--- Begin EXTRACT TO READ ---
ATLANTA, or why I love Target Brand Box Riesling.

When my sister moved to Atlanta for graduate school, I was happy for her. The separation was sad, but she was making a success of her life, and it wasn’t forever. I understood.

But when my parents decided to join her down south in Atlanta, well…..
that was just a bit too much. I felt slightly.. abandoned. Hey I know I’m way out of diapers, but I STILL WANT MY MOMMY. Atlanta is far. Far enough to make a one-day drive with 2 kids nearly intolerable, and other than freshman year of college I’d never lived more than an hour away from my folks my whole life. So when they made the move – to ATLANTA of all places, I was more than peeved. I was hurt. And angry. And not a little bit PISSED OFF, especially AT ATLANTA. What was so freaking great about Atlanta?

Man, I really hated that town. They did it right, burning it down like that. What did Atlanta think it was, luring my family away from me?

And so, for many months, I resented Atlanta like no other place in the world. It didn’t help that my family were constantly singing the praises of their new and glamorous city like fevered zealots. “ATLANTA this, and ATLANTA that.” “Wait till you see blah, blah, blah, blah, blah.”

SCREW COKE WORLD, I thought. At least here we have drinking water and can flush our toilets. I am NEVER going to set foot in effing Atlanta. NEVER!
That’ll show ’em!

But like sands through the hour glass….after a few months of not seeing my parents, and speaking to them less and less frequently, I caved like a sinkhole. Time apart from my loved ones had made me think differently. If Atlanta had taken them, I would just have to see why.

And so, this summer, we visited twice. And Hey Mikey! I liked it. Sure it wasn’t dirty dangerous Philly, but it had appeal. It wasn’t interesting in that old historic way, but it was BLING!BLING! like a newly-minted penny. My parents have a gorgeous home. They are happy there, except for missing us. So.. it’s different than we’re used to, but things down there are nice. AND CLEAN. And the People are pleasant. They let you in in traffic. They don’t try to run you over when you’re crossing the street. You can walk the hell out in front of their cars in a parking lot, and they STOP AND SMILE and wave you on. WOW. I DO still hate the fact that you have to drive absolutely everywhere in Atlanta, and it is hot as b*lls in the summer, but summers here in Philly are humid and disgusting too. And my parents have central air and A POOL.

So, yes, I have officially come around. And being the way I am, when I “come around” I REALLY come around. The place I once hated, now I can’t wait to visit again. And not just for my family. But for the STUFF. Atlanta has stuff we don’t have here. STUFF THAT I LIKE. On our visit during the holidays, I came to appreciate even more the charm of the place – or maybe just the charm of the shopping. It’s everywhere. Miles and miles of stores. Sure, they’re mostly the same stores we have here, but they’re like our stores on STEROIDS. The brand new Target here is like their SUPER TARGET’S shrimpy homely cousin. Their Trader Joe’s is awesome and it SELLS WINE AND BEER!!! No wonder people there are so nice. CAN YOU IMAGINE THAT SORT OF CHEAP CONVENIENCE?!
--- End EXTRACT TO READ ---
--- Begin DATA SECTION ---
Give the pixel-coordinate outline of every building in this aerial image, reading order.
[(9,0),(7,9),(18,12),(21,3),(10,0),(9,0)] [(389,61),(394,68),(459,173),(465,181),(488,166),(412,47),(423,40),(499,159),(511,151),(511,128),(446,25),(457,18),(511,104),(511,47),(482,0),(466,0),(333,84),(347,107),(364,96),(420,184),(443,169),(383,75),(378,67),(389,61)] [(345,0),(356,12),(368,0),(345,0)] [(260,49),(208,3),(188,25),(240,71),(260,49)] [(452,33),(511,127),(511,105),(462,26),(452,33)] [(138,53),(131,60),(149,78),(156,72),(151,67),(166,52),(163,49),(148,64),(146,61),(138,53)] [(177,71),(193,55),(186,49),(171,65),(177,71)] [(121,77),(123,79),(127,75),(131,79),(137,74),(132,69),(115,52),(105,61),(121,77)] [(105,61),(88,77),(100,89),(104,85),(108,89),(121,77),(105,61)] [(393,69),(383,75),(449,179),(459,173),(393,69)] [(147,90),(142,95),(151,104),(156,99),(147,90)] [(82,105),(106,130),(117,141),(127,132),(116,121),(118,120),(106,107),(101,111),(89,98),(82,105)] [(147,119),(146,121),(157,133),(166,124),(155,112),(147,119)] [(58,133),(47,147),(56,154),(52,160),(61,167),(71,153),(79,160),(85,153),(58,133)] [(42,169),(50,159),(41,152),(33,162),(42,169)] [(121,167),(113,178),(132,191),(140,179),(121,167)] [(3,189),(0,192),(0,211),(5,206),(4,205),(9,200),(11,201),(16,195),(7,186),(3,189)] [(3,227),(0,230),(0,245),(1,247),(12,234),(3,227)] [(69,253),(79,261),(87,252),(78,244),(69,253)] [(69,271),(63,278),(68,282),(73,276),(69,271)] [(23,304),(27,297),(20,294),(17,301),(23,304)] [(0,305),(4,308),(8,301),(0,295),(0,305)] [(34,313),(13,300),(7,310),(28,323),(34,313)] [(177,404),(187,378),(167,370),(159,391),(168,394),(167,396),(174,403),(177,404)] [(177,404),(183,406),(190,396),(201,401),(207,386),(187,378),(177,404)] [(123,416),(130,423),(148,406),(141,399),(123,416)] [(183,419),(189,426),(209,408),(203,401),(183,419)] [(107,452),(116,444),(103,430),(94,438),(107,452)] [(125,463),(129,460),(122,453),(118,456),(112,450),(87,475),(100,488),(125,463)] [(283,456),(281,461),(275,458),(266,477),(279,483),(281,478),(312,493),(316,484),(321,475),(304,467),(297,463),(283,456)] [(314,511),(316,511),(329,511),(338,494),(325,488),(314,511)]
--- End DATA SECTION ---
--- Begin DATA SECTION ---
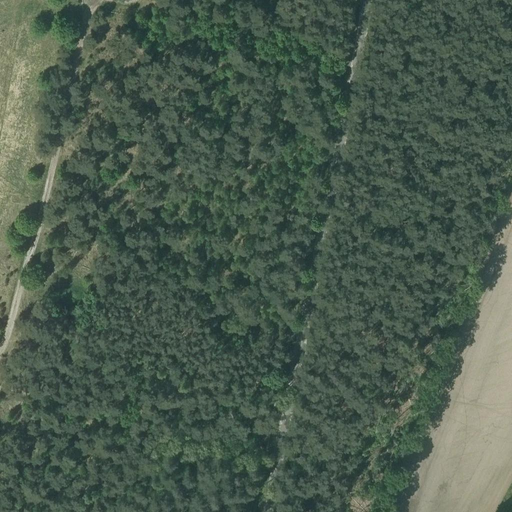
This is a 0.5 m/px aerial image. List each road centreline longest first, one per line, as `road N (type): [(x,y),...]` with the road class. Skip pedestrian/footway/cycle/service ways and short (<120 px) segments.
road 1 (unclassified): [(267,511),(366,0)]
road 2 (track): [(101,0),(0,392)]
--- End DATA SECTION ---
▶ **WORK INSTRUCTIONS**
1. Answer these from the post about coming around to Atlanta, one line each:
(a) What brought the writer's sister to Atlanta?
(b) Apart from freshman year of college, how far from the writer's parents had the writer always lived?
(c) What does the Atlanta Trader Joe's sell?
2. Put this sentence from the Atlanta post into Spanish: "Time apart from my loved ones had made me think differently."
3. Pick up the post about Atlanta after its last sentence and carry it on in the same voice.

▶ **ANSWERS FOR THE EXERCISE**
1.
(a) Graduate school.
(b) No more than an hour away.
(c) Wine and beer.

2. El tiempo lejos de mis seres queridos me había hecho pensar de otra manera.

3.
I must have gone to the Super Target by my parents house 3 times in 4 days. I just never wanted to leave. I wanted to LIVE THERE. And I am not joking. I felt like some poor deprived third-worlder having stumbled upon paradise. AND I AM NOT THAT INTO SHOPPING, PEOPLE! It’s just THAT GOOD. During one of the Target shopping trips, I came upon something which stopped me in my tracks. You know how great Target is? How every single thing they make is just so irresistably cute/cool/hip and unbelievably inexpensive, that you think surely this corporation has sold its soul to the devil? Well, you will then understand what I have to say. You see, I like wine. I love wine. If I didn’t have kids, I would probably be a full-fledged wino. Well. ATLANTA TARGETS SELL THEIR OWN BRAND OF BOX WINE – but they are CUTE!! AND COLORFUL!! AND FILLED WITH WINE!! AND WHY AM I STILL LIVING HERE IN PHILLY???!! I don’t even like box wine, but now I do because it’s like everything else at Target. IRRESISTIBLE.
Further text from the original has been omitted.